▸ Consegna:
Riassumi in due frasi il brano sulla politica israeliana.

In una serie di articoli su Haaretz lodevolmente riprodotti da Invicta Palestina, Gideon Levy ha scritto cose che conviene non dimenticare: “Non una goccia di sangue israeliano, non una sola casa distrutta e nessuna condanna dal mondo, nemmeno zoppa. Con un costo zero come questo, l’appetito per ulteriori operazioni aumenterà, ovviamente. Questa volta la solita arroganza è stata accompagnata dalla sensazione di una vittoria dolce e facile” (12/8/22) e precedentemente, nell’articolo del 8/8/22 “In Israele anche la sinistra è complice della guerra” aveva denunciato il sostegno all’operazione di guerra dato dalla segretaria del Partito Laburista prima ancora che da parte di esponenti della destra." Gli fa eco negli USA il gruppo liberal sionista J-Street con una dichiarazione di sostegno all’attacco a Gaza “Israele ha diritto di difendersi così come ogni altro paese”.Una migliore comprensione della società israeliana si può ottenere dall’articolo di Gideon Levy del 25 luglio scorso che di seguito riproduciamo.
Nella politica israeliana, non è questione di destra contro sinistra, ma di Ashkenazim contro Mizrahim (1)
Gideon Levy, 25 luglio 2022 https://www.haaretz.com/opinion/2022-07-25/ty-article-opinion/.premium/in-israeli-politics-its-not-right-vs-left-but-ashkenazim-vs-mizrahim/00000182-35eb-d7e9-af96-3dfb15700000
La politica israeliana è come una valigia con uno scomparto nascosto. La parte visibile mostra due campi principali, destra e sinistra. La loro frattura ideologica è comunemente descritta come profonda, lacerante e tempestosa, al limite della guerra civile. Ma è solo una facciata. La valigia politica ha un doppio fondo, che nasconde uno scomparto dove si gioca la vera partita.
Il gioco è ancora, sorprendentemente, il gioco etnico, il gioco dell'identità. La linea di confine più significativa in politica, così come nella società e nella cultura, è ancora quella che divide Occidente e Oriente. Non c'è frattura più profonda di questa, né più soppressa e negata. È sgradevole ammetterlo. È molto più comodo parlare di ideologia, della guerra di idee tra destra e sinistra classica, capitalismo e socialismo, liberali e conservatori, religione e laicità, sostenitori e oppositori dell'occupazione. Ma uno sguardo più attento rivela l'illusione: parliamo di una società lacerata e divisa, mentre le differenze sui temi centrali vanno da marginali a inesistenti.

▸ Dati forniti:
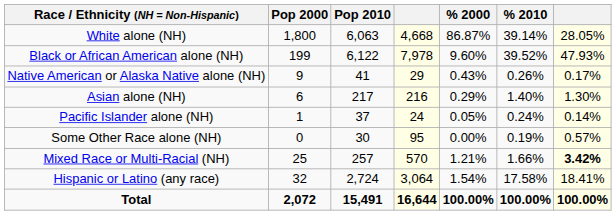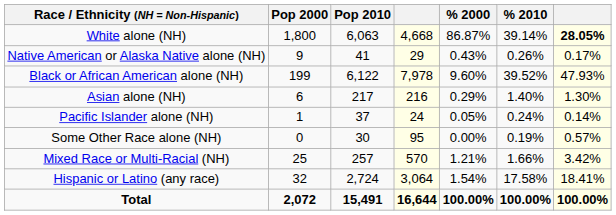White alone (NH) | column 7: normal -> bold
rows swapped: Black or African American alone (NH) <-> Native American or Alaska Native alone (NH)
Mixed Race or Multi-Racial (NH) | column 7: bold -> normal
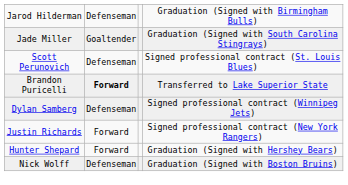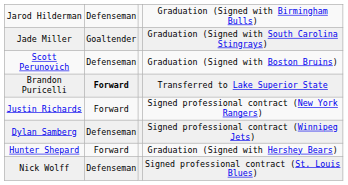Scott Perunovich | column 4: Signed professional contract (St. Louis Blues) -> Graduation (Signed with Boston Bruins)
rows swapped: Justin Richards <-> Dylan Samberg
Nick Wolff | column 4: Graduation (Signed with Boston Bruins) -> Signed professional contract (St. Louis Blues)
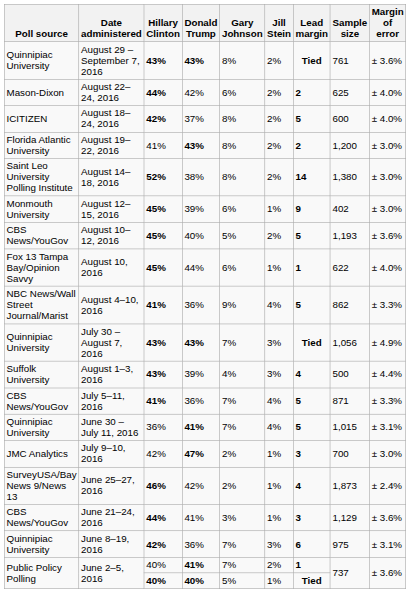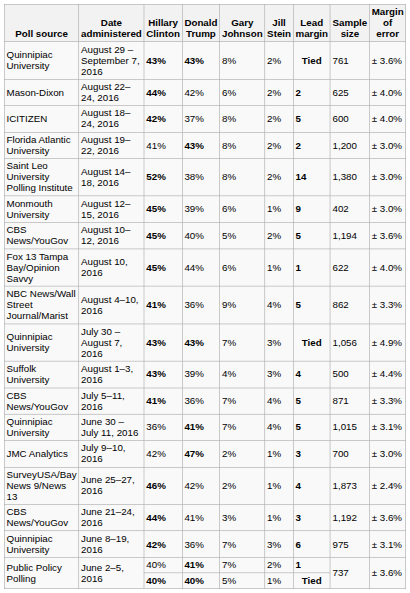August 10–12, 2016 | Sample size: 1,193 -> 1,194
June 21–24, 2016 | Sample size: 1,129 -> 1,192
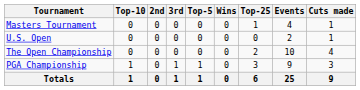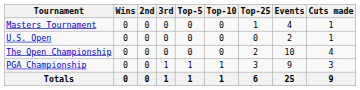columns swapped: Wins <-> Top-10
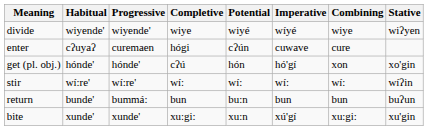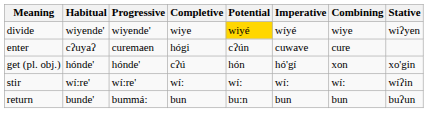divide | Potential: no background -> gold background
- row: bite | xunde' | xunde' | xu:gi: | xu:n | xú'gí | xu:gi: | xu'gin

▸ Esercizio svolto:
In articoli su Haaretz Gideon Levy ha osservato che l'operazione contro Gaza non è costata a Israele né sangue né condanne internazionali, e ha denunciato il sostegno dato alla guerra anche dalla segretaria del Partito Laburista. Nell'articolo del 25 luglio 2022 sostiene che la vera frattura della politica israeliana non è quella tra destra e sinistra, ma quella etnica tra Occidente e Oriente, mentre le differenze sui temi centrali vanno da marginali a inesistenti.